Jurisprudence
Brevets

Caractère abusif d'une procédure en contrefaçon de brevets

PIBD 1158-III-1
Cass. com., 3 mars 2021

Action en contrefaçon de brevets - Procédure abusive - Expertise sur la contrefaçon interrompue du fait du demandeur - Rejet partiel de la demande reconventionnelle en nullité des brevets

Texte

Selon l'article 1382, devenu 1240, du Code civil, celui qui triomphe, même partiellement, en son action ne peut être condamné à des dommages-intérêts pour abus du droit d'agir en justice, sauf circonstances particulières.

La société demanderesse a été déboutée de ses demandes en contrefaçon de brevets, la mesure d'expertise ordonnée en première instance afin d'établir les faits de contrefaçon allégués n'ayant pu être menée à son terme, faute de versement d'une consignation complémentaire. La cour d'appel a retenu qu'elle avait commis un abus de son droit d'ester en justice en faisant procéder à des saisies-contrefaçon et à des procès-verbaux de constat dans les salons professionnels où la société défenderesse exposait ses produits, ainsi qu'à son siège social, et en saisissant le tribunal d'une demande en contrefaçon de brevets qu'elle aurait abandonnée, après avoir appris que cette société était placée en liquidation judiciaire, en ne versant pas la consignation due. Elle a estimé que si la société demanderesse était en droit de faire respecter le monopole qu'elle détenait du fait de ses brevets, elle ne pouvait, par le biais de la procédure en contrefaçon, éliminer les nouveaux concurrents qui arrivaient sur le marché très étroit et pointu des appareils antibruit.

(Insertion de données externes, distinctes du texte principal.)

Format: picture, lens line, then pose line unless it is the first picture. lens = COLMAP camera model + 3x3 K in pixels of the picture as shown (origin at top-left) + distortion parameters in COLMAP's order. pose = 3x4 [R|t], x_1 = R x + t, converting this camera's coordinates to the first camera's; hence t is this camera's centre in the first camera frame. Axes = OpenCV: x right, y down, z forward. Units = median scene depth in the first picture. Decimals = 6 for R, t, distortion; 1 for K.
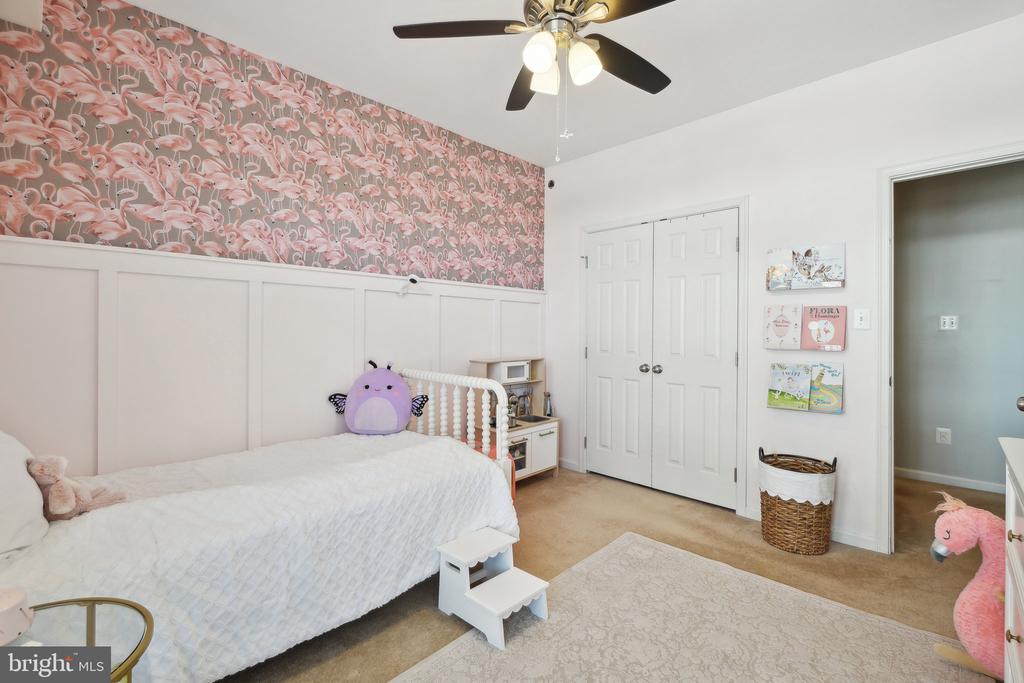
lens RADIAL K [[455.6, 0, 509.5], [0, 455.6, 336.9], [0, 0, 1]] dist [-0.005454, -0.000402]
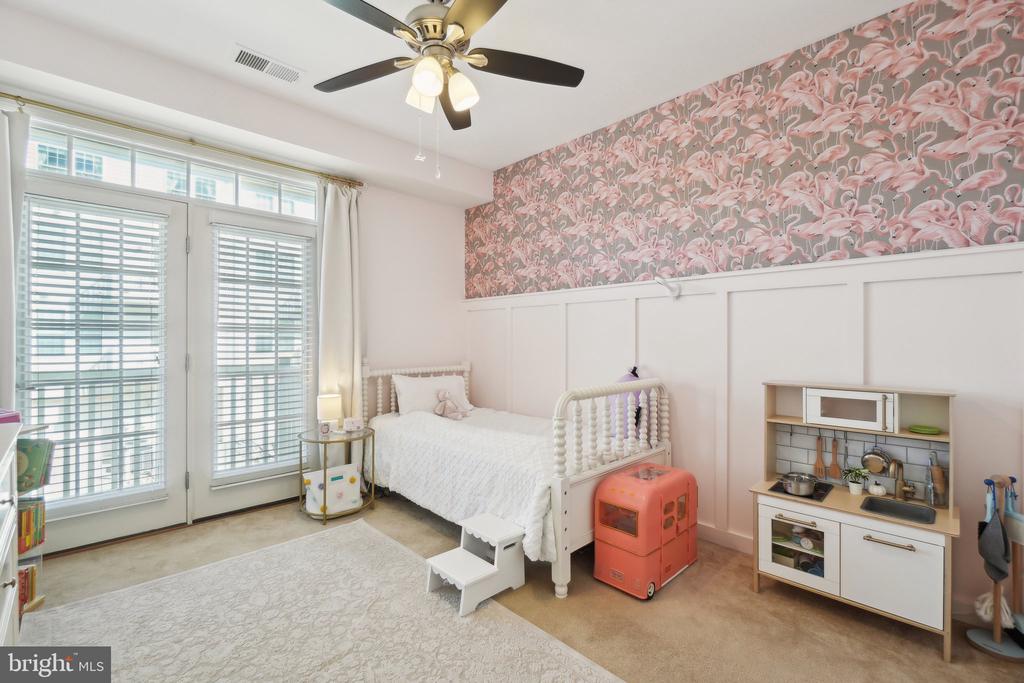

En statuant ainsi, la cour d'appel a violé le texte susvisé. La société demanderesse était en effet en droit d'agir en contrefaçon pour assurer la protection des trois brevets invoqués contre toute atteinte présumée, un premier jugement, confirmé en appel1, ayant rejeté les demandes reconventionnelles en annulation des revendications de ces brevets, à l'exception de la revendication 1 de l'un d'entre eux.

Cour de cassation, ch. com., 3 mars 2021, B 18-15.207 (B20210017)
Technofirst SA, JFAJ SELAS (en la personne de Me Johanna F, en qualité d'administrateur judiciaire de la Sté Technofirst) et Me Simon L (en qualité de mandataire
judiciaire au redressement judiciaire de la Sté Technofirst) c. Alfacoustic SA et Me Christine D (en qualité de liquidateur judiciaire de la Sté Quietys)
(Cassation partielle CA Paris, pôle 5, 1re ch., 28 nov. 2017, 15/23654 ; B20170182 ; Propr. intell., 67, avr. 2018, p. 102, note de C. Derambure)

1 CA Paris, pôle 5, 1re ch., 28 nov. 2017, Alfacoustic SA (anciennement dénommée Technipoles) c. Technofirst SA et Me Christine D (en qualité de liquidateur judiciaire de la Sté Quietys), 13/11327 (B20170180).